Antonio Tacconi nacque a Spalato, in Dalmazia, il 22 aprile 1880, dove trascorse l’infanzia e la prima giovinezza. Si iscrisse poi all’Università di Innsbruck ove la sua spiccata personalità lo pose come uno dei capi riconosciuti degli italiani di Dalmazia, nonostante le intimidazioni dell’elemento germanico che mal tollerava lo spirito irredentista che animava la gioventù dalmata e istriana che reclamava la creazione di un’università italiana.

In questo clima, e dopo gli scontri sostenuti ad Innsbruck, Antonio si convinse sempre più che fosse suo dovere lottare per l’italianità della sua terra natale. Tale desiderio, come quello di tanti altri dalmati, venne però vanificato dal Trattato di Rapallo del 1920 con cui, alla dissoluzione dell’Impero Austro-Ungarico, si assegnava alla Jugoslavia tutta la Dalmazia ex-veneta ad eccezione della città di Zara. Conseguenza di ciò, fu l’esodo di gran parte dei dalmati italiani di Spalato, Sebenico, Ragusa e di tanti altri centri minori della Dalmazia.
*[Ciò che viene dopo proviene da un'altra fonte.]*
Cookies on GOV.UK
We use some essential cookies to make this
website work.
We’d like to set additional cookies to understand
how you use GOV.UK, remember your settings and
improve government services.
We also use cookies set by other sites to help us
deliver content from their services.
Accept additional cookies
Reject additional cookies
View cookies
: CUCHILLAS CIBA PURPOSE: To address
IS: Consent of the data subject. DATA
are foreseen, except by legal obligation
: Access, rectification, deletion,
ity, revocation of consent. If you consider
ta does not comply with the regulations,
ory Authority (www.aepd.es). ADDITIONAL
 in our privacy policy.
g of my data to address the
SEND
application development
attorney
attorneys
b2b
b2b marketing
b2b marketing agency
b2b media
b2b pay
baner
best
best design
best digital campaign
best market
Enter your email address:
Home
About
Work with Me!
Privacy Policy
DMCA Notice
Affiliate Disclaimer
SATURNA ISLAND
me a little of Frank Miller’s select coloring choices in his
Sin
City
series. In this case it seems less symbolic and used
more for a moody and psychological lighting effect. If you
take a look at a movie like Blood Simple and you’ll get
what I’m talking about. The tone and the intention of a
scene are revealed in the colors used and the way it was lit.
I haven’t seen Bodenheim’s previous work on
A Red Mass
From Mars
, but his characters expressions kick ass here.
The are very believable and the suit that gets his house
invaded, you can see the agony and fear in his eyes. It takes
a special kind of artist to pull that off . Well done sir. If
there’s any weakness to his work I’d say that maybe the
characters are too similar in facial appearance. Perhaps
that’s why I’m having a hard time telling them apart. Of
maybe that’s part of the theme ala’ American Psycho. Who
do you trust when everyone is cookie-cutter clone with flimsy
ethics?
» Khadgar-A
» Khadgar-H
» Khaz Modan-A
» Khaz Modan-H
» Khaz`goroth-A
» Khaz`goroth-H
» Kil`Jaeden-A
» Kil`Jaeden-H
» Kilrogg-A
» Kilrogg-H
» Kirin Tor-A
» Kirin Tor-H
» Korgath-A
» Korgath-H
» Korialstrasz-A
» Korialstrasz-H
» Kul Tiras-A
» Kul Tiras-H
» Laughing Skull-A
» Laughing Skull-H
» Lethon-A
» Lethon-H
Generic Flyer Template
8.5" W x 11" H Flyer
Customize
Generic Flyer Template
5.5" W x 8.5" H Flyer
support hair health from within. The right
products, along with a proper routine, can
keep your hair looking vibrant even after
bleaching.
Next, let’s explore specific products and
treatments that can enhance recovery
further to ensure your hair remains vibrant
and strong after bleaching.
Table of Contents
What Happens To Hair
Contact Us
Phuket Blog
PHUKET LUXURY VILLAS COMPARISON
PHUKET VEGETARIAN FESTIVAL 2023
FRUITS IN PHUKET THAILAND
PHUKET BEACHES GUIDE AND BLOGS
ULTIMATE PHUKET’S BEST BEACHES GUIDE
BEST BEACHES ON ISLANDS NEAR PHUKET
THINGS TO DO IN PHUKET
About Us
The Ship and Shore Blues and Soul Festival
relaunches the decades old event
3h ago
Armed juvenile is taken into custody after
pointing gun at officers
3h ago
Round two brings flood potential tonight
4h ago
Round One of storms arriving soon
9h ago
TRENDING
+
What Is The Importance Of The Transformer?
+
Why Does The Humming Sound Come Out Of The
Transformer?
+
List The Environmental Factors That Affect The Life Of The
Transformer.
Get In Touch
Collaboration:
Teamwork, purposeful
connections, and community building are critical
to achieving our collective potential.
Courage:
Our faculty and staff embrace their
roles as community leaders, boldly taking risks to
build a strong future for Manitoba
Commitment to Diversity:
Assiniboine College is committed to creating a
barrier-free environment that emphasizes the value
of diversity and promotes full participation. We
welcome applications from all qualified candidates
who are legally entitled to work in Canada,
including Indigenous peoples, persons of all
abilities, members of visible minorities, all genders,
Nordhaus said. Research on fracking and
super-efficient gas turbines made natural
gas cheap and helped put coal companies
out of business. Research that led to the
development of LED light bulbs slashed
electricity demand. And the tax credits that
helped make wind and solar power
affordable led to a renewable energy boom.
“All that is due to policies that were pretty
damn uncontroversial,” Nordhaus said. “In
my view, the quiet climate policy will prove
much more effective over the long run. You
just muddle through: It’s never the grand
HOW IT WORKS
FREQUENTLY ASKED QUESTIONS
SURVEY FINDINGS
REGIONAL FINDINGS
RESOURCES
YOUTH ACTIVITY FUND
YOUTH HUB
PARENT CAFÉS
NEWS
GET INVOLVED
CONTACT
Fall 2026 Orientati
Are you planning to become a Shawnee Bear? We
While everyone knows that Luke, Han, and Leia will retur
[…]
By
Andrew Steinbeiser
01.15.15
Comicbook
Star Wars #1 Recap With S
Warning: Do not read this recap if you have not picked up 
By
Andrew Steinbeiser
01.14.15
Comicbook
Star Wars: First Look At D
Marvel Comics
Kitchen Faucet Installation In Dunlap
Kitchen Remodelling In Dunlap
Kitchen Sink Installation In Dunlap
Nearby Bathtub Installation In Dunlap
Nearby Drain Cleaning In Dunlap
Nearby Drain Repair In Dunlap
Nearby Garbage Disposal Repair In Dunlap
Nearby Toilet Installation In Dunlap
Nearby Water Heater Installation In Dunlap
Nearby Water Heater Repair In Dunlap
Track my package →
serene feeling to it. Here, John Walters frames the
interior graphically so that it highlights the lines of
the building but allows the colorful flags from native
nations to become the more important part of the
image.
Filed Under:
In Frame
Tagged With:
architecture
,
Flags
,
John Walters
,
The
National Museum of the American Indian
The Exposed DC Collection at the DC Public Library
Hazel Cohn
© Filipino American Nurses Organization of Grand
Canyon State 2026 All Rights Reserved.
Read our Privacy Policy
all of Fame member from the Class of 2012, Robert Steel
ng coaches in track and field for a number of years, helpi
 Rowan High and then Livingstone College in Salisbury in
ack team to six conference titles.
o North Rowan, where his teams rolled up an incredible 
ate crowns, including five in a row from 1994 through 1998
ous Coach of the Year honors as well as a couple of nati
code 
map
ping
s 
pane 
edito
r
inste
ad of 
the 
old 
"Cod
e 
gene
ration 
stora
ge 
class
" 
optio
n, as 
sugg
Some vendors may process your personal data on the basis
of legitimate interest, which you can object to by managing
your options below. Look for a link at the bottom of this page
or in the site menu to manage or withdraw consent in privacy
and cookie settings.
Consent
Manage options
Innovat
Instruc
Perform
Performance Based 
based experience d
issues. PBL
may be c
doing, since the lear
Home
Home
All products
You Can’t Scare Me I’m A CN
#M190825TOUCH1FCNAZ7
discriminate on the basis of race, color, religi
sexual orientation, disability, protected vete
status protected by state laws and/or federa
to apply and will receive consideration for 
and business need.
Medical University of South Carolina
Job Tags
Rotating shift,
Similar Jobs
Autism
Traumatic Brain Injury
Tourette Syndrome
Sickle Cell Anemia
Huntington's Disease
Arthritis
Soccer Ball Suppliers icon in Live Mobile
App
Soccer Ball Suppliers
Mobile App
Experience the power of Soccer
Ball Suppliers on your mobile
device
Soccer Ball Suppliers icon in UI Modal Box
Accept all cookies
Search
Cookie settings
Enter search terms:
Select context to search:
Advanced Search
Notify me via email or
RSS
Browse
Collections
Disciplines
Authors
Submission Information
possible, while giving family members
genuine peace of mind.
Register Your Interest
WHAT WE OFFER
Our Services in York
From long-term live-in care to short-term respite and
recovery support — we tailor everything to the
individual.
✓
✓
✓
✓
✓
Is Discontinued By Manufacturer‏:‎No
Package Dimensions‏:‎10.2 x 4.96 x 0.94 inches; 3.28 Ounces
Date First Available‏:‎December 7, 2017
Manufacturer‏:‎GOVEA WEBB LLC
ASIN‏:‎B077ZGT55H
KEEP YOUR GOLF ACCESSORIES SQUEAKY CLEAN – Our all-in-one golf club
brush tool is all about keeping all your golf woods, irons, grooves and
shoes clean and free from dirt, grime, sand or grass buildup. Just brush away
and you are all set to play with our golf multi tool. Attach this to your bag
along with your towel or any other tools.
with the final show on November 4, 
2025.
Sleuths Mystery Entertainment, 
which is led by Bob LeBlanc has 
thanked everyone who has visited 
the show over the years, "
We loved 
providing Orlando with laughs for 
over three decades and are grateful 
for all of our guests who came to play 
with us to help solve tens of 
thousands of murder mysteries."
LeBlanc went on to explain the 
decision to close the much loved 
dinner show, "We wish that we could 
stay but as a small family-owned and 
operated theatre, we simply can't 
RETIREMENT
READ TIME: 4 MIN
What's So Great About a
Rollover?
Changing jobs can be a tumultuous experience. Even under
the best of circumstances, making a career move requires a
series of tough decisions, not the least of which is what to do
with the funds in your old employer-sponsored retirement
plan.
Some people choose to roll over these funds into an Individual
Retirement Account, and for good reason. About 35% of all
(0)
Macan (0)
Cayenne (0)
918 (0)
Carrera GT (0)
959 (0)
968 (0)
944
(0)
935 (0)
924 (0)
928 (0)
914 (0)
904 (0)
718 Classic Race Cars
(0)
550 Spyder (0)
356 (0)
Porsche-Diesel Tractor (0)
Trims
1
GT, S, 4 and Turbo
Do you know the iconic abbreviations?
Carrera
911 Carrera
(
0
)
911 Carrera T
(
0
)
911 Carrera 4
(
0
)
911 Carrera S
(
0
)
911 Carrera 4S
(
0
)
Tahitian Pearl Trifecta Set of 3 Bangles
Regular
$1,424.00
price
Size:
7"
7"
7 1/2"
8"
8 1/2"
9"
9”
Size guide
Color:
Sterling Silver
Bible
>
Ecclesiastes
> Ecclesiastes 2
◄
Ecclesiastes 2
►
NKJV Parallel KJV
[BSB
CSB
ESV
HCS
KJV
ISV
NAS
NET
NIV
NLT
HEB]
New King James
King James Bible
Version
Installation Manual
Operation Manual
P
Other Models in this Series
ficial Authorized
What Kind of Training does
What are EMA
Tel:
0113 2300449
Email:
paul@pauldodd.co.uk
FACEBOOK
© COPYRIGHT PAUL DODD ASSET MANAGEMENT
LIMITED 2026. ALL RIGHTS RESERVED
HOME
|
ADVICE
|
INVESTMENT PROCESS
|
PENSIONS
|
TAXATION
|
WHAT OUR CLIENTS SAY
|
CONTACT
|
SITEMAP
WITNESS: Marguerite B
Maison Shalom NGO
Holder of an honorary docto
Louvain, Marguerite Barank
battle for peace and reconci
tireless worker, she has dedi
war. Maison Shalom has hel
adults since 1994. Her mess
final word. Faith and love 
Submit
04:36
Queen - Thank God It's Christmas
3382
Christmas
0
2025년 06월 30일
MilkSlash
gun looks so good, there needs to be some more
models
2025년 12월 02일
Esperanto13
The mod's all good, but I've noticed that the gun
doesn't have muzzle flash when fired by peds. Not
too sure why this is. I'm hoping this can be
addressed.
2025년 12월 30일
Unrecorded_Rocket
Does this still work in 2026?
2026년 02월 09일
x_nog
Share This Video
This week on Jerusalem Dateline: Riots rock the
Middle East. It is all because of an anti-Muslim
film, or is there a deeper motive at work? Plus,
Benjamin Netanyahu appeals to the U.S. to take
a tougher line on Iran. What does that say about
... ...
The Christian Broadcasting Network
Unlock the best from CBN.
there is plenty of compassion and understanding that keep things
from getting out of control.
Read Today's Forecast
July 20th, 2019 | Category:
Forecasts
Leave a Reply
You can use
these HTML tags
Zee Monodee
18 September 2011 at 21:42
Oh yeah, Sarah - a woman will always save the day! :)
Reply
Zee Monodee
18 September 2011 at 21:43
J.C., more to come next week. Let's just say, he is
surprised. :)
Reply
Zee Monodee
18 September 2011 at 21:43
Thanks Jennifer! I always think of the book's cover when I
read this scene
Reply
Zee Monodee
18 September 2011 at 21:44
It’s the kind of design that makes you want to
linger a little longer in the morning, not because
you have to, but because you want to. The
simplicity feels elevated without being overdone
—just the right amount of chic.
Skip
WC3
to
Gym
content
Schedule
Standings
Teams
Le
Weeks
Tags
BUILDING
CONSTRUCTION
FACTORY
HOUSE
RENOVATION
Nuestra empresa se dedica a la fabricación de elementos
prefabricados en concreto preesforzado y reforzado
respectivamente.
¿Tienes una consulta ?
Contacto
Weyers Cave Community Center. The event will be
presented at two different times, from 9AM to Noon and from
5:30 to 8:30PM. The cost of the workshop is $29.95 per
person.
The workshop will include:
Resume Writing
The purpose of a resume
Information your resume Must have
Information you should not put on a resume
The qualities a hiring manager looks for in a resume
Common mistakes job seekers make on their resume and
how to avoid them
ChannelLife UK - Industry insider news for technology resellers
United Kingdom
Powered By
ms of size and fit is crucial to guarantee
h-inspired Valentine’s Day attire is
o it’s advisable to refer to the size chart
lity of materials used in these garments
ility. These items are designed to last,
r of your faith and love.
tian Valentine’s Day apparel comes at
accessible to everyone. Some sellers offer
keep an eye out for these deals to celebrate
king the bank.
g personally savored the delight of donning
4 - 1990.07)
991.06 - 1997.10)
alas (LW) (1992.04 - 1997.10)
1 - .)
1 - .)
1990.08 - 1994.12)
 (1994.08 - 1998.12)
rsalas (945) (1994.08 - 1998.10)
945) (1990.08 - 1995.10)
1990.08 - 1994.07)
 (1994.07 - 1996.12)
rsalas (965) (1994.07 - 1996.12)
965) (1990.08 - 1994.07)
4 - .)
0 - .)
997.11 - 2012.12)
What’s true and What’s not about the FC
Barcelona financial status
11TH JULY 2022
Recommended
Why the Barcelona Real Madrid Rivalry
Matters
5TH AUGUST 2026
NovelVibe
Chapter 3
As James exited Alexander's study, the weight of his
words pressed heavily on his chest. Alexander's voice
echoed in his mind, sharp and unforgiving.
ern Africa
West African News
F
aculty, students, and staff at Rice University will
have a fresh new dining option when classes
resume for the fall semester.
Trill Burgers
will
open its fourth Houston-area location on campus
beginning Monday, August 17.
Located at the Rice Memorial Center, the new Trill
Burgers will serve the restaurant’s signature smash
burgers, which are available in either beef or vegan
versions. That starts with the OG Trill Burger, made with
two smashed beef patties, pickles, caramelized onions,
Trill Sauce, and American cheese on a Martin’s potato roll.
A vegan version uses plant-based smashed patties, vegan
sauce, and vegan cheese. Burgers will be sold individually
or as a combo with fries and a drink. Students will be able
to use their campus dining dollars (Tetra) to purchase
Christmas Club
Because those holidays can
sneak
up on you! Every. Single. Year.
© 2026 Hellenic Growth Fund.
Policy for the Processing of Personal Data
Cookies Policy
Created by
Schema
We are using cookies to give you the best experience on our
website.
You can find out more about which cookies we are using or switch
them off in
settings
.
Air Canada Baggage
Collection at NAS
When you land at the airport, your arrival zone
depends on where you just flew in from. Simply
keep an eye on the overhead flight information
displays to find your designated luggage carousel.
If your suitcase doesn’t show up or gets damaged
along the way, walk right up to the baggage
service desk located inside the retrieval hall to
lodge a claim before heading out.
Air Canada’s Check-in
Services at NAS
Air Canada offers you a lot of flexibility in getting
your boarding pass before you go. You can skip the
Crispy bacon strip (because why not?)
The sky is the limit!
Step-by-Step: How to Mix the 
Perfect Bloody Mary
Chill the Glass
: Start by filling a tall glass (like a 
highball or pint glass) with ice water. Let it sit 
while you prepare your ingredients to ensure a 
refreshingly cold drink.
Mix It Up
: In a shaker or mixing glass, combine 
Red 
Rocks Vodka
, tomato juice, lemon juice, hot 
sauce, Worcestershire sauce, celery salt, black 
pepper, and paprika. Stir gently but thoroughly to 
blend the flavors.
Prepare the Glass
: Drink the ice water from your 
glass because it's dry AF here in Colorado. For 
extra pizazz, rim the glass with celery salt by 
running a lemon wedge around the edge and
Antonio scelse invece di rimanere e di fondare la “Lega Culturale Italiana” e divenne anche fiduciario della Società Dante Alighieri, e per questa sua attività ottenne nel 1923 “per meriti insigni verso la Patria” la nomina di Senatore del Regno d’Italia (occorre precisare che i dalmati italiani erano trattati dalla Jugoslavia come “stranieri”, e per questo egli poté ottenere il titolo di senatore).

Con l’annessione al Regno d’Italia del 1941 Antonio Tacconi, nominato podestà (sindaco) di Spalato, si trovò a dover fare i conti con la politica fascista con cui entrò in contrasto. Erano i tempi dello scontro dei due nazionalismi, quello italiano e quello jugoslavo, e di due ideologie, quella fascista e quella comunista, entrambe ostili alla Dalmazia multietnica e pluralistica. Se il Tacconi fu inviso ai fascisti lo fu ancora di più ai comunisti jugoslavi che vedevano in lui una figura carismatica da abbattere per eliminare ogni contrasto alla loro definitiva assimilazione della Dalmazia.

L’11 settembre 1943 il senatore Tacconi, incurante dei pericoli che lo minacciavano, rimase al suo posto, seppure esautorato, per compiere sino in fondo il suo dovere verso i suoi connazionali, esposti all’arbitrio dei partigiani slavi. Ovviamente fu catturato e portato al Cimitero di San Lorenzo per essere giustiziato. Fortunatamente, un capo partigiano di Spalato, che aveva avuto modo di conoscerlo e di apprezzare la sua opera, lo strappo ai suoi aguzzini e lo salvò. L’arrivo successivo dei tedeschi non fu comunque per lui la “salvezza” perché era ritenuto troppo “morbido”. Di conseguenza fu costretto a partire e ad andare a Trieste, in un viaggio avventuroso attraverso zone sconvolte dalla guerriglia delle varie fazioni jugoslave.


A Trieste, ritrovata la sua famiglia, volse la sua attenzione all’accoglienza dei profughi da Zara, distrutta dai bombardamenti, istituendo il primo Comitato di assistenza ai profughi, che fu loro d’immenso aiuto e di inestimabile conforto.
Con l’occupazione slava di Trieste del maggio 1945, Tacconi fu arrestato e rispedito a Spalato con l’accusa di alto tradimento. La cittadinanza spalatina però, memore dei suoi tanti meriti, della sua specchiata onestà e del suo antifascismo, gli dimostrò la propria solidarietà cosa che gli evitò di fare la triste fine di tanti altri dalmati. Antonio Tacconi se la cavò con l’espropriazione di ogni suo bene e con l’espulsione.

Arrivato in Italia, nonostante l’età romai abbastanza avanzata, continuò la sua opera in favore dei suoi connazionali nell’Associazione Nazionale Dalmata riuscendo inoltre a far istituire presso la Biblioteca del Senato la “Raccolta Dalmata”.

La morte lo colse il 20 gennaio 1962 nel quartiere Giuliano-Dalmata di Roma, dove viveva in povertà in una modesta abitazione. Sulla fiancata della sua palazzina in Via Antonio Cippico è stata posta una targa in suo ricordo.